Exercise requirements:
a – What is the Spanish translation of this sentence from the passage about summers with cousins: "Have you noticed how a little-discussed byproduct of scattered families is scattered cousins?"
b – Can you write the next few sentences of the passage about childhood summers with cousins, starting right after its final line?

Document passage:
When the strawberries and sweet corn are ripe, charcoal grill smoke fills the air, and days seem lazier just because they’re longer, I think more often about a particular kind of relationship. It’s less analyzed than the one with your parents or your menfolk, more fragile than the bond with your sibs (who, love ‘em, hate ‘em — or both simultaneously – tend to boomerang back at you your entire life), and yet potentially more enduring than ties with even the best of friends, because with this relationship, there’s blood involved.
Summertime has me thinkin’ ‘bout cousin time.
Have you noticed how a little-discussed byproduct of scattered families is scattered cousins?
That’s me, the lone brunette (above), in typical summer cousin mode: Picnic table and coloring books. Leaving church on Sunday, my sibs and I would always ask, “Who’s house are we going to?” (Or, “Who’s coming over?”) By “who” of course, we meant which cousins? Juli and Terri? Jennifer and David and Scott and Jeff? Jimmy and his sisters? Dennis?
A really lucky answer was a Boulan Park cookout, where my cousins’ cousins assembled in lawn chairs with coolers full of burgers, homemade peanut butter cookies, beer (for the dads) and red pop and orange pop (for us). (I was oblivious to everyone’s exact relationships until I was a grownup.) Or I’d learn that my cousin Jennifer was sleeping over at her grandmother’s house, right next door to my grandmother’s house, which meant we could play Marathon Monopoly for, oh, five days running. Holiday, birthday, first communion, graduation — all led to a family party. But mostly we’d gather because our parents liked to hang out.

Provided material:

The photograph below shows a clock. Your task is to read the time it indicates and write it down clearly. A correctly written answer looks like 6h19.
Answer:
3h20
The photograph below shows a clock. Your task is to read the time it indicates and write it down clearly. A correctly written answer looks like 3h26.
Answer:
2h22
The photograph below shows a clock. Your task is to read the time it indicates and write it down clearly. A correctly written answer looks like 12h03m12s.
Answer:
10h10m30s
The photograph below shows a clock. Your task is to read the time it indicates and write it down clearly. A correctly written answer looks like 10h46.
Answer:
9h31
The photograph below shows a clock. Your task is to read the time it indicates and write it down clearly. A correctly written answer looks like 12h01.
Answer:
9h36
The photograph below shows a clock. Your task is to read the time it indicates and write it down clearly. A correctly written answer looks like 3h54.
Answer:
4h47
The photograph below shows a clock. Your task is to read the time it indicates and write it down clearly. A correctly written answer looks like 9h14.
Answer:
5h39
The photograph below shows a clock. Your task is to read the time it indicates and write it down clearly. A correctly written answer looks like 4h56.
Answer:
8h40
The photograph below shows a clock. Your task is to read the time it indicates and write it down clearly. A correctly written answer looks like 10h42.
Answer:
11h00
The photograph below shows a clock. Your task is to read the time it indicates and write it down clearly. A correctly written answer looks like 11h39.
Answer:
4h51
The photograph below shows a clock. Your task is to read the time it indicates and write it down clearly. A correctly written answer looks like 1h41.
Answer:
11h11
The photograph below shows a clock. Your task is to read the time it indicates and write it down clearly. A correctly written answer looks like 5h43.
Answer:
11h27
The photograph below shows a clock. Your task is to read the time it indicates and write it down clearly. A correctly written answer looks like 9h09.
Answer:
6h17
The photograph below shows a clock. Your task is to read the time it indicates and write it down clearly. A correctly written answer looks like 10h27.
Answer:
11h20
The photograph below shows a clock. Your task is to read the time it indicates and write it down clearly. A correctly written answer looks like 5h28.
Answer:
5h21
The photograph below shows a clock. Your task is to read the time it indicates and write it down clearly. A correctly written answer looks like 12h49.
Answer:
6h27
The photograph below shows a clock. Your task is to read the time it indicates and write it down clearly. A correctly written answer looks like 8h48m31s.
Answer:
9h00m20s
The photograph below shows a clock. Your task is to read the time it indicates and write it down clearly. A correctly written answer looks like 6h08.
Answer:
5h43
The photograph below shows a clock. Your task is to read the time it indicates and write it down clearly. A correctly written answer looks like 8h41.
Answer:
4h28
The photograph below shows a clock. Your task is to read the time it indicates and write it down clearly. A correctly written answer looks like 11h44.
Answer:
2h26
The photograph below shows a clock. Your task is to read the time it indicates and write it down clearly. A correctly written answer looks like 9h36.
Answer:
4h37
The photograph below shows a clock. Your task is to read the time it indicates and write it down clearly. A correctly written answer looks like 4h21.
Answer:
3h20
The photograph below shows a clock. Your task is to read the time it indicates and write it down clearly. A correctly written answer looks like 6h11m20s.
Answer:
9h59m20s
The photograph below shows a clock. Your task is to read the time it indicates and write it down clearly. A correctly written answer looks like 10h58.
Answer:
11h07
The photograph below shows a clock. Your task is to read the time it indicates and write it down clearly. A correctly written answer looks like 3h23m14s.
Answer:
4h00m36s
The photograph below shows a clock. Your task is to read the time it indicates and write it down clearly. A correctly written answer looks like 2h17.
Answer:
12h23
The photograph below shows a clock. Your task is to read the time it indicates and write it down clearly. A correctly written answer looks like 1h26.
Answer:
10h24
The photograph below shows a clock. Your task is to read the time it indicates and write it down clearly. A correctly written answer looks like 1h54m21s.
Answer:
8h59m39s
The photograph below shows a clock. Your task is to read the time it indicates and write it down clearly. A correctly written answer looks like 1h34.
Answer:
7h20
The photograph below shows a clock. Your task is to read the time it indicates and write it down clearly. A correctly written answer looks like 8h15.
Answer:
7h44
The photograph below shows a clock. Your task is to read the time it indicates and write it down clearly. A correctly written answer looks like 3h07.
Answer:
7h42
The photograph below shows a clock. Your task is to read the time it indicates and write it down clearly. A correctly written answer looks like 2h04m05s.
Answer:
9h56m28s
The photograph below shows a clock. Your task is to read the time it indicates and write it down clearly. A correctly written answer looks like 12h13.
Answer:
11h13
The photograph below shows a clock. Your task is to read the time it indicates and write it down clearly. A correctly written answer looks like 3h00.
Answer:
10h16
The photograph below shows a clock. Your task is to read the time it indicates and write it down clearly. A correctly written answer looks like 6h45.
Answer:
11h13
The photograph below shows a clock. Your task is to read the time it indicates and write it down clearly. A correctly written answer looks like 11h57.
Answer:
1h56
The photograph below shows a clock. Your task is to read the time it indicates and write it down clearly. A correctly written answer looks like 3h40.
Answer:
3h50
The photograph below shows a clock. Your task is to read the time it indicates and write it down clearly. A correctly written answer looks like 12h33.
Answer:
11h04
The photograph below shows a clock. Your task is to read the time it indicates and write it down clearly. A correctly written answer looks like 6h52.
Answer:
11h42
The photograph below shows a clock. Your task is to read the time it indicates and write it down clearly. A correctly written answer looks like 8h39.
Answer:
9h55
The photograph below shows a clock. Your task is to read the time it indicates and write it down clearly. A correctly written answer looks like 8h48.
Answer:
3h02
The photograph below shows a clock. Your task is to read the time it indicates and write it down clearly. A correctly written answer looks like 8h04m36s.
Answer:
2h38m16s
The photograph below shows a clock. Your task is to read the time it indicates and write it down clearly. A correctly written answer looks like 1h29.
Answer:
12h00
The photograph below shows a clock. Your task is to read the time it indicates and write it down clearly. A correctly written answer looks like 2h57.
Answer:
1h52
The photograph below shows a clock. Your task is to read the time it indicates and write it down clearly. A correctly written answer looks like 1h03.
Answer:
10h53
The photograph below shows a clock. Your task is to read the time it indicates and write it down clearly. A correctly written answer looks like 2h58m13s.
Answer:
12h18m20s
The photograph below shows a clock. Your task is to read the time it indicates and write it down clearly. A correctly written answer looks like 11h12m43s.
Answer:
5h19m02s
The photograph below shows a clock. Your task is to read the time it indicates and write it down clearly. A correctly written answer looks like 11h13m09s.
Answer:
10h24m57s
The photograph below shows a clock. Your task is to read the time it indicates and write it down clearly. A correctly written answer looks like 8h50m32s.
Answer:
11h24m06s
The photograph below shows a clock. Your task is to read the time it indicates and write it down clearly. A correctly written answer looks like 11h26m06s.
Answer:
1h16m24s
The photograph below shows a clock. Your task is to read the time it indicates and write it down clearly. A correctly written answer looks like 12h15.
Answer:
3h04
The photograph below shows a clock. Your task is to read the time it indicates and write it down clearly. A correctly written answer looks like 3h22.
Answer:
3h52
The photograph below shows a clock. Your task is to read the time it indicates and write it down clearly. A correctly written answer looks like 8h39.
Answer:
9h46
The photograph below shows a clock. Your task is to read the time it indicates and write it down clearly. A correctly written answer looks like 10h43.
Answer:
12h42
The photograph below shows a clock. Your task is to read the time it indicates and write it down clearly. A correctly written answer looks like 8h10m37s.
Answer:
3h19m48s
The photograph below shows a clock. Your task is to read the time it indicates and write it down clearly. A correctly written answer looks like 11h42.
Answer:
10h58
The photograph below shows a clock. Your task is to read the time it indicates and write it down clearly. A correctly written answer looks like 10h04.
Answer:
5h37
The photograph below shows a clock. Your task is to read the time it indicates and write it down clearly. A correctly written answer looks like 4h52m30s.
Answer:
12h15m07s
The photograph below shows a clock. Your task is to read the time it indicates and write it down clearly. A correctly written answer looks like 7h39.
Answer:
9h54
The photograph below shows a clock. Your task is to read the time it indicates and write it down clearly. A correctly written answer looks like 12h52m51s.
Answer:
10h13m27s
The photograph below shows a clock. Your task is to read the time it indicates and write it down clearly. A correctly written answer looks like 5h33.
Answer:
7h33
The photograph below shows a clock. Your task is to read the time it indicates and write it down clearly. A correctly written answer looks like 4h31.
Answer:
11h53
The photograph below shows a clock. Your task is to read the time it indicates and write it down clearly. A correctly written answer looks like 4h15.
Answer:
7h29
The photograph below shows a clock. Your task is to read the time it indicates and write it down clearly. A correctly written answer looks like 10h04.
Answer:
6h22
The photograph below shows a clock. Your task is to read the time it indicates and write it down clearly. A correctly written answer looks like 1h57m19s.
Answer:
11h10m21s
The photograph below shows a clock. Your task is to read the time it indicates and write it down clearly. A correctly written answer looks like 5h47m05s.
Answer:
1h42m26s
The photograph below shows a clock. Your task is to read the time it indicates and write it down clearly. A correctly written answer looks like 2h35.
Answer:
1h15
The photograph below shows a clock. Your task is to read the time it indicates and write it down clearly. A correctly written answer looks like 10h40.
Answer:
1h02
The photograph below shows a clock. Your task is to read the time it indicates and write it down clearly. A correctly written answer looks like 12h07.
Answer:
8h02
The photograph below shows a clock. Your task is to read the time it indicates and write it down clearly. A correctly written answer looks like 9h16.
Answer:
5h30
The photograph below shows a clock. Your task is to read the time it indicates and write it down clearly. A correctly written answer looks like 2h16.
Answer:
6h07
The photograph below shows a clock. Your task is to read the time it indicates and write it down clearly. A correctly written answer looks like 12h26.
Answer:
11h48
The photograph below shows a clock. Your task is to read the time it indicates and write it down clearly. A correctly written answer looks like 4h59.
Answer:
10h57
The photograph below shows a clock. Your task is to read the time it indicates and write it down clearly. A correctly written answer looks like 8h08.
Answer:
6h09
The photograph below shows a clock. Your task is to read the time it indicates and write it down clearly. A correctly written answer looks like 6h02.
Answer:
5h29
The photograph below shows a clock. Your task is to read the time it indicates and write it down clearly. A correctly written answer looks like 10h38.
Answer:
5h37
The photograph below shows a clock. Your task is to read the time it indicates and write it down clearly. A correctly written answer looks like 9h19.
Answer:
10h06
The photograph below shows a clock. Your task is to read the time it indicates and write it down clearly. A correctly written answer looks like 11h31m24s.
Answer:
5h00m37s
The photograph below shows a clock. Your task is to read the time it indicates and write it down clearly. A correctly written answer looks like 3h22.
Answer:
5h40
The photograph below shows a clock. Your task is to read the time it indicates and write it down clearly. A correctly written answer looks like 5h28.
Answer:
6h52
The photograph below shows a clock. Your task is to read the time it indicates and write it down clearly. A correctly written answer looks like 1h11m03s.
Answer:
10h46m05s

Task results:
a – ¿Te has fijado en que un efecto secundario del que poco se habla de las familias dispersas son los primos dispersos?

b –
Some summer days, my sister and I rode our bikes eight miles to Juli’s and Terri’s, imagining ourselves on horseback on the open plains, oblivious to the fact that we were on suburban sidewalks next to busy roads (and helmetless, of course). Once there, we might swim in the above-ground pool, dig worms. Make up a play starring the dress-up box of vintage great-aunt clothes. Ride those “horses” some more. Beg for a sleepover.
(A favorite cuz memory: Spending an Earth-Day-inspired morning with Juli making “Give a Hoot! Don’t Pollute!” crayoned signs – which we then spent the afternoon plastering all over the neighborhood.)
Some of you are probably lucky enough to spend your Fourth of July fests and Sunday picnics with your cousins still. After college or marriages, most of mine just moved around too much. As did I. We continued to get together with our immediate families. But the cousin connections mostly floated away, just out of reach. We’d hear one another’s headlines (from our parents) and exchange Christmas cards, but all a bit once-removed.
Check out this cornucopia of girl cousins — a cousincopia! — me at 12 with two sisters and four first cousins. (Can you pick me out?!)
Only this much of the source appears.